Mechanism of Genetic Susceptibility
A mechanism underlying INS mediated susceptibility was proposed several years ago. This goes as follows: protective class III alleles are associated with increased levels of INS transcription relative to class I alleles in the thymus where positive and negative selection of T cells occurs. Lower levels of expression of INS associated with class I alleles is therefore likely to be associated with less effective negative selection of INS reactive T cells. In contrast, the opposite expression pattern was observed in the pancreas.

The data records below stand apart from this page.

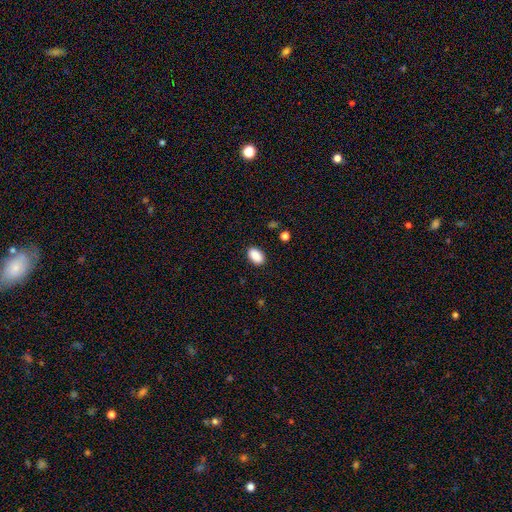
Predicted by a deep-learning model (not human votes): smooth-or-featured: smooth: 89% | star or artifact: 8% | featured or disk: 3%
  how-rounded: in between: 89% | round: 10% | cigar-shaped: 1%
  merging: none: 89% | minor disturbance: 8% | major disturbance: 2% | merger: 1%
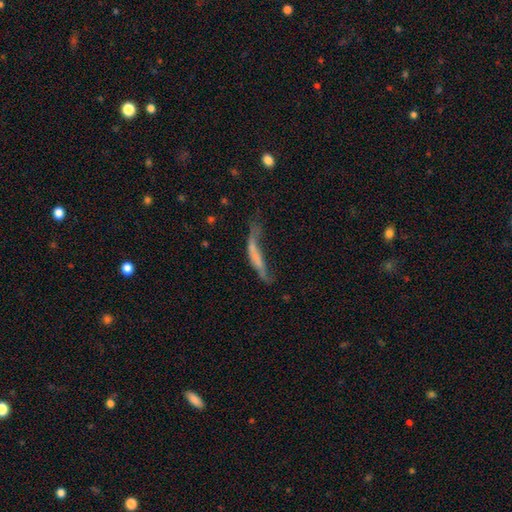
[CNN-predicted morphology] Q: Smooth or featured?
A: smooth (47%); runner-up: featured or disk (40%)
Q: Merging?
A: major disturbance (44%); runner-up: none (23%)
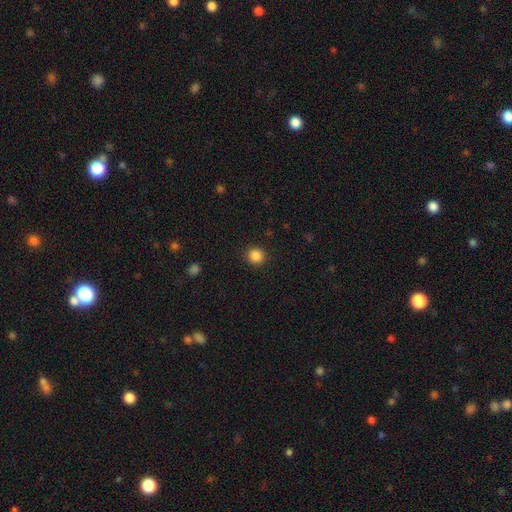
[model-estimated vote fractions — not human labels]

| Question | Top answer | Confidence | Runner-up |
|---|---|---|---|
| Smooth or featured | smooth | 86% | star or artifact (11%) |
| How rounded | round | 92% | in between (7%) |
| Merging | none | 91% | minor disturbance (6%) |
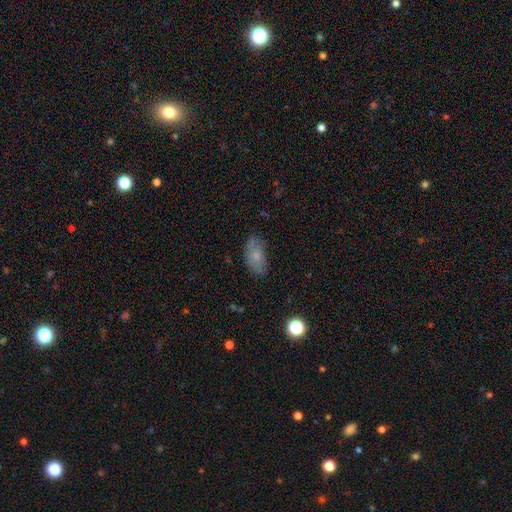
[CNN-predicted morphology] This appears to be a smooth galaxy with no disk features (69%) that is in between round and cigar-shaped (91%). Merging: none (73%).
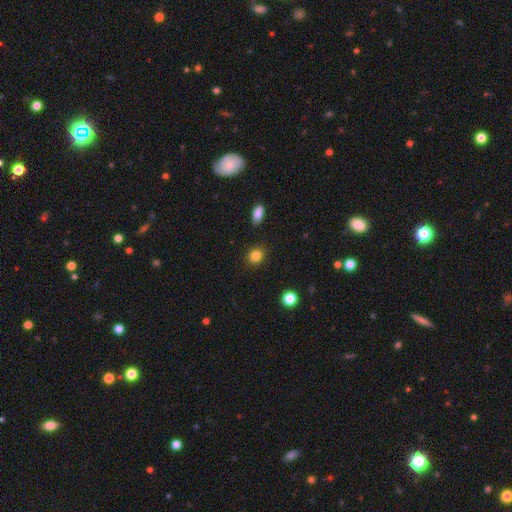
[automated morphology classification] This is clearly a smooth galaxy (84%). How rounded: likely round (61%). Merging: clearly none (88%).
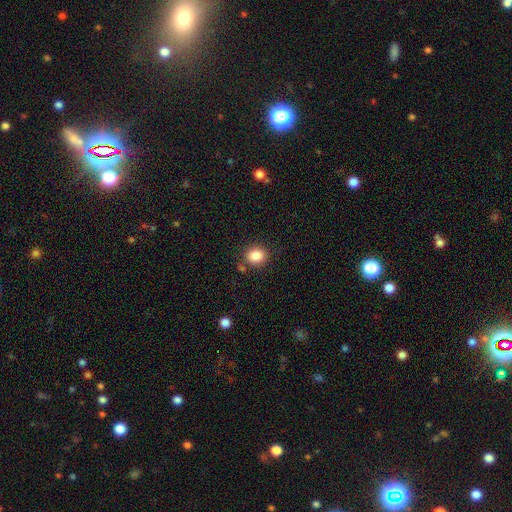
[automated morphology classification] Smooth or featured?
  - smooth: 85% *
  - star or artifact: 10%
  - featured or disk: 5%
How rounded?
  - round: 70% *
  - in between: 29%
  - cigar-shaped: 1%
Merging?
  - none: 82% *
  - minor disturbance: 10%
  - merger: 5%
  - major disturbance: 3%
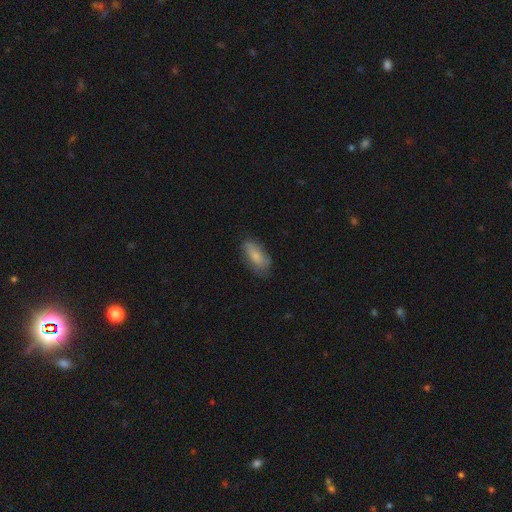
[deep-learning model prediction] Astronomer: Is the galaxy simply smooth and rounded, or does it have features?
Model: smooth — 77%.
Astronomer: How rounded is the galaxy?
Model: in between — 84%.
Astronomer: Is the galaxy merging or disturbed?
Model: none — 70%.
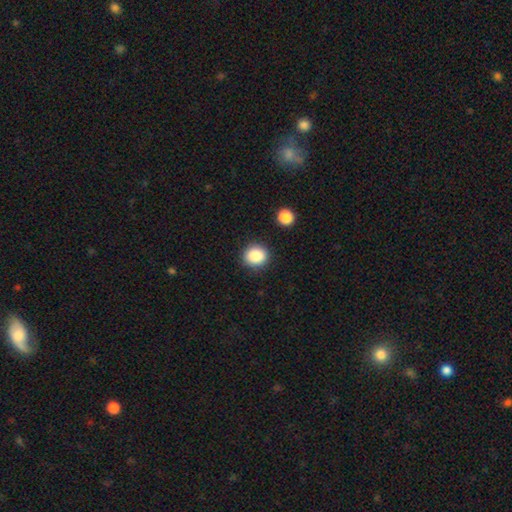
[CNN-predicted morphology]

Insulin is therefore a key player in all aspects of type 1 diabetes, and clinical, genetic and immunological efforts to re-educate immune recognition of insulin underlie several completed or ongoing clinical intervention trials, such as the DPT-1 Oral Insulin Trial.
^ Moriyama H et al. Evidence for a primary islet autoantigen (preproinsulin 1) for insulitis and diabetes in the nonobese diabetic mouse.
^ Nakayama M et al. Prime role for an insulin epitope in the development of type 1 diabetes in NOD mice. Nature. 2005 12:435:220-3.
^ Roll U et al. Perinatal autoimmunity in offspring of diabetic parents. The German Multicenter BABY-DIAB study: detection of humoral immune responses to islet antigens in early childhood. Diabetes. 1996 :45:967-73.
^ Bell GI et al. A polymorphic locus near the human insulin gene is associated with insulin-dependent diabetes mellitus. Diabetes. 1984:33:176-83.
^ Bennett ST et al. Insulin VNTR allele-specific effect in type 1 diabetes depends on identity of untransmitted paternal allele. The IMDIAB Group. Nat Genet. 1997 17:350-2.
^ Barratt BJ et al. Remapping the insulin gene/IDDM2 locus in type 1 diabetes. Diabetes. 2004 53:1884-9.
^ Pugliese A et al. The insulin gene is transcribed in the human thymus and transcription levels correlated with allelic variation at the INS VNTR-IDDM2 susceptibility locus for type 1 diabetes. Nat Genet. 1997 15:293-7.
^ Vafiadis P et al. Insulin expression in human thymus is modulated by INS VNTR alleles at the IDDM2 locus. Nat Genet. 1997 15:289-92.